Easy to spot near buoys.
More active, feeds.
Temperatura da água
Onde pescá-lo
Melhores spots
Preferência de fundo
Tipo de spot
Técnicas de pesca
Recomendadas
Outras aplicáveis
Iscas recomendadas
Iscas por pressão
Como pescá-lo de verdade
O tripletail é um daqueles predadores que parecem surgir do nada: um corpo alto, trilobado, parado ao lado de uma boia ou de um detrito flutuante, e então o ataque repentino. Se você quer capturá-lo de verdade, precisa ler a superfície e pescar onde o mar reúne sombra, abrigo e presas.
🐟 Para saber
Um aspecto biológico marcante do tripletail é o desenvolvimento inicial: os ovos são pelágicos e flutuantes, e as larvas também vivem nas águas superficiais como parte do plâncton.

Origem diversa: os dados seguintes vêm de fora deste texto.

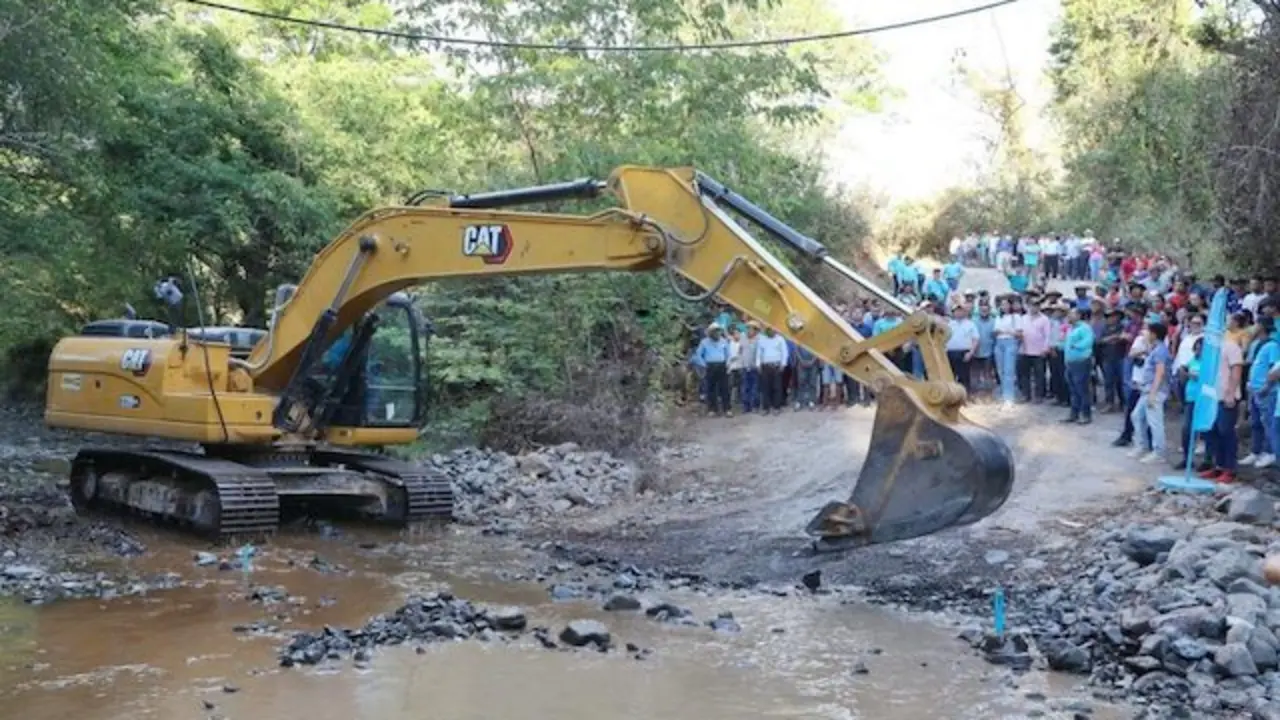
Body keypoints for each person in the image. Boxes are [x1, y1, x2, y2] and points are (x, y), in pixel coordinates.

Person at [1129, 322, 1172, 464]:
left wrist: (1153, 393)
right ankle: (1142, 446)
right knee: (1136, 416)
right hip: (1146, 389)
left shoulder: (1160, 351)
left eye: (1147, 331)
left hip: (1155, 391)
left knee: (1155, 421)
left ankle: (1159, 452)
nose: (1145, 333)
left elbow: (1160, 372)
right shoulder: (1154, 349)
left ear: (1154, 334)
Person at [1243, 317, 1279, 468]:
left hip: (1266, 391)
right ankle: (1255, 451)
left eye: (1257, 324)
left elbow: (1273, 368)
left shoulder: (1272, 345)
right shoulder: (1257, 344)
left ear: (1262, 327)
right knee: (1256, 422)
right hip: (1254, 388)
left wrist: (1267, 386)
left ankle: (1270, 452)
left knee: (1268, 423)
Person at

Essa ligação com a camada superior da coluna d’água ajuda a explicar por que a espécie aparece com tanta frequência associada a detritos e estruturas flutuantes.
🌊 Onde e quando
Vive entre costas, mar aberto e recifes, de 5 a 100 metros, com clara atração por boias, detritos flutuantes, manguezais e bordas com cobertura, como pradarias marinhas e estruturas rochosas. Fica mais interessante de março a novembro; no verão aproxima-se da costa, enquanto de junho a agosto migra para águas mais quentes para a reprodução, entre 20 e 60 metros.
🎣 Como pescá-lo de verdade
A forma mais concreta de pescá-lo é localizá-lo visualmente e trabalhar ao redor de boias, detritos e manguezais com spinning ou drifting leve, apresentando uma isca natural como sardinha, camarão ou pedaços de lula onde o peixe está suspenso ou de emboscada. Uma vara médio-pesada com linha de 20-30 lb, líder de nylon ou fluorocarbono de 40 lb e anzóis circulares 4/0-6/0 atende bem à situação; se for preciso descer um pouco, o chumbo corrediço mantém a apresentação limpa.

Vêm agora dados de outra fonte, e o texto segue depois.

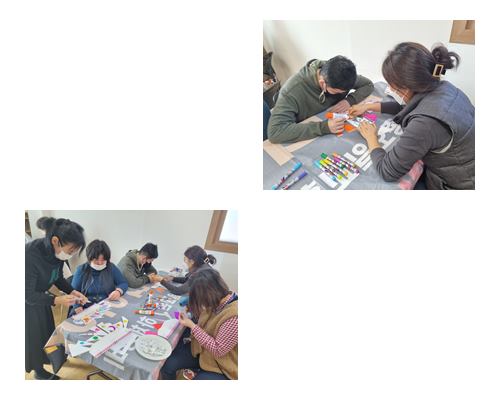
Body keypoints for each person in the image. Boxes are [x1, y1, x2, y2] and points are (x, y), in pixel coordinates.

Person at [350, 42, 474, 189]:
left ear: (407, 88)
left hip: (458, 183)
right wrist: (369, 106)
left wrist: (371, 138)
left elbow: (387, 171)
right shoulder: (445, 88)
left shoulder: (425, 124)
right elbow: (411, 106)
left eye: (392, 86)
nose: (389, 89)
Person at [25, 217, 88, 379]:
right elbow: (28, 295)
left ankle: (48, 359)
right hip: (27, 302)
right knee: (33, 337)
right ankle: (38, 371)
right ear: (55, 241)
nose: (71, 254)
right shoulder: (30, 255)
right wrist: (57, 300)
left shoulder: (56, 254)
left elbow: (57, 277)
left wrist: (72, 291)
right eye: (71, 250)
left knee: (46, 332)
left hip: (42, 298)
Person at [267, 56, 374, 143]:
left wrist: (349, 100)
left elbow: (368, 84)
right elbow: (275, 132)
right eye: (337, 92)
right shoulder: (291, 91)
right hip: (308, 130)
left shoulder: (341, 74)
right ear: (323, 83)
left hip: (332, 120)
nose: (342, 94)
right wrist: (324, 127)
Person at [161, 269, 238, 380]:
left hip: (221, 364)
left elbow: (218, 350)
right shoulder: (219, 299)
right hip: (201, 350)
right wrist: (191, 307)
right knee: (168, 364)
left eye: (199, 298)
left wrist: (192, 326)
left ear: (208, 295)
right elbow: (207, 318)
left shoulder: (234, 317)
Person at [70, 240, 128, 316]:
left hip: (107, 305)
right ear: (89, 258)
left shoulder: (111, 267)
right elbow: (73, 292)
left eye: (103, 260)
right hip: (86, 307)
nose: (100, 263)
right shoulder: (81, 270)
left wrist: (118, 291)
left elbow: (123, 283)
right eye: (96, 261)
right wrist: (77, 306)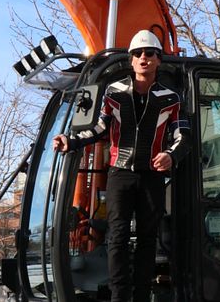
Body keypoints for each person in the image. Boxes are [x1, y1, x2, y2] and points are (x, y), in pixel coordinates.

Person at [52, 30, 190, 302]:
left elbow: (183, 137)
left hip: (151, 176)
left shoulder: (171, 98)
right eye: (138, 54)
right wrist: (71, 140)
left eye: (149, 53)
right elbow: (100, 129)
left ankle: (142, 296)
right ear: (131, 60)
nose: (143, 58)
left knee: (148, 239)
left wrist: (171, 156)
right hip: (121, 174)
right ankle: (119, 297)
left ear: (158, 60)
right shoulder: (115, 93)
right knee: (117, 236)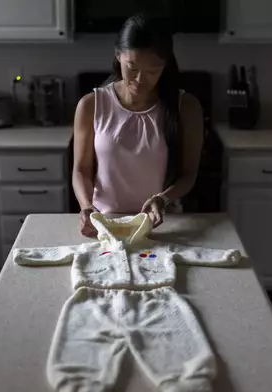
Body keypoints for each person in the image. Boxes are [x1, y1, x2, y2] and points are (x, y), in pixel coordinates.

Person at [72, 14, 204, 237]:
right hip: (105, 224)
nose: (141, 79)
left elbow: (188, 175)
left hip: (163, 225)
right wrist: (86, 206)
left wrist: (163, 199)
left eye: (153, 71)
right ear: (118, 55)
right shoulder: (91, 105)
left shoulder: (186, 107)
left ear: (165, 65)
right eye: (132, 68)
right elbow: (81, 169)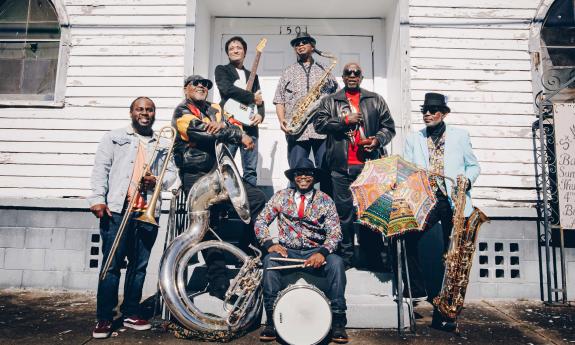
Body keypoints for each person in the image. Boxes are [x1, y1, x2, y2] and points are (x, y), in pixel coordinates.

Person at [88, 97, 177, 339]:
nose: (145, 113)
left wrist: (156, 180)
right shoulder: (114, 137)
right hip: (117, 209)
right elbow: (101, 169)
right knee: (111, 265)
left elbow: (172, 175)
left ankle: (130, 312)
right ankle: (105, 318)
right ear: (131, 112)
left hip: (145, 211)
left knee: (139, 267)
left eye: (149, 110)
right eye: (140, 109)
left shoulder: (163, 142)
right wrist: (97, 199)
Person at [172, 74, 266, 299]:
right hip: (195, 175)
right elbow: (198, 131)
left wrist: (226, 127)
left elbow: (234, 122)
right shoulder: (181, 111)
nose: (202, 87)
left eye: (206, 85)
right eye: (197, 84)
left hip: (217, 172)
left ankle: (245, 250)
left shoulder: (215, 108)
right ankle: (219, 284)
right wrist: (230, 133)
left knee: (255, 198)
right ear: (186, 89)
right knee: (208, 228)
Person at [403, 92, 480, 331]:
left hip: (453, 202)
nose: (427, 114)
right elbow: (406, 169)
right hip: (427, 201)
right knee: (414, 242)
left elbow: (473, 165)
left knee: (454, 258)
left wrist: (466, 180)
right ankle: (421, 290)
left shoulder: (460, 136)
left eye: (433, 110)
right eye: (424, 110)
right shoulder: (414, 138)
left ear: (443, 113)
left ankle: (446, 313)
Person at [255, 157, 349, 344]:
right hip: (287, 252)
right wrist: (269, 244)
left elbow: (335, 233)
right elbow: (260, 221)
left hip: (315, 252)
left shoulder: (325, 200)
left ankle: (338, 321)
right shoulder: (281, 196)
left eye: (308, 173)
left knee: (337, 263)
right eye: (299, 174)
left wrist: (322, 253)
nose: (303, 177)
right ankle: (271, 320)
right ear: (294, 177)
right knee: (269, 261)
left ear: (314, 177)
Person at [314, 62, 396, 269]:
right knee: (344, 215)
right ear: (342, 77)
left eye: (356, 72)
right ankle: (346, 257)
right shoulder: (331, 100)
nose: (352, 75)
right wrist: (344, 120)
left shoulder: (375, 100)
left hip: (369, 168)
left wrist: (377, 140)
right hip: (340, 168)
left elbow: (389, 127)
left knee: (371, 213)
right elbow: (319, 124)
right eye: (348, 72)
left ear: (361, 76)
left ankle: (373, 258)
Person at [273, 32, 337, 191]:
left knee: (325, 171)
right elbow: (279, 99)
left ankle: (325, 207)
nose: (300, 45)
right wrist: (282, 120)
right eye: (297, 43)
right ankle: (296, 210)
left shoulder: (325, 71)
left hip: (321, 129)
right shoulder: (288, 72)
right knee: (296, 171)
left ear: (312, 46)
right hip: (296, 130)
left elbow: (336, 97)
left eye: (304, 42)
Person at [215, 36, 265, 187]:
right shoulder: (222, 70)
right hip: (230, 123)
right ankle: (224, 205)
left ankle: (250, 204)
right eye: (231, 48)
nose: (235, 50)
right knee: (225, 165)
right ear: (227, 53)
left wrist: (260, 114)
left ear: (244, 52)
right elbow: (227, 89)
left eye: (239, 48)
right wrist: (251, 96)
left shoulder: (253, 75)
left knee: (250, 169)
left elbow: (259, 98)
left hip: (250, 125)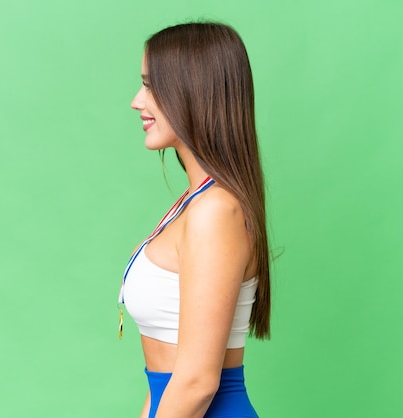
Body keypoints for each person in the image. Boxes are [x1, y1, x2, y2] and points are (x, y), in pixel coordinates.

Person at [118, 22, 271, 418]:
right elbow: (164, 381)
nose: (137, 101)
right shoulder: (194, 203)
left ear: (192, 91)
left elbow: (197, 382)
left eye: (150, 86)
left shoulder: (215, 211)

💡 O detalhe que faz a diferença
O conselho que realmente faz diferença é não insistir no fundo quando você está diante de estrutura flutuante: o tripletail se alimenta principalmente perto da superfície ou parado ao lado dos detritos. Se a apresentação passa na camada de água errada, você pode pescar um ponto perfeito sem nunca entrar de fato na zona de alimentação dele.
Dicas de captura e manuseio
- Luta
- Quando fisgado, tende a lutar vigorosamente com golpes rápidos e poderosos.
- Manuseio
- Manusear com cuidado para evitar lesões, usar um pano úmido se possível.
- Soltura
- Certifique-se de que o peixe esteja vivo antes de soltá-lo, reoxigenando na água, se necessário.
Curiosidades e cultura
- Capturas recorde
- Tamanho máximo documentado: até cerca de 110 cm e 19 kg (fonte: FishBase). Recorde IGFA All-Tackle: 19,2 kg (42 lb 5 oz), capturado na África do Sul em 1989.
- Na cozinha
- Carne muito apreciada pelo seu sabor doce e textura firme, utilizada em grelhados e sopas.
- Notas culturais
- Aparece em vários relatos de pescadores como um símbolo de sorte e persistência na pesca.
- Notas históricas
- Tradicionalmente pescado pelas comunidades costeiras pelo seu valor culinário e pela facilidade com que pode ser avistado.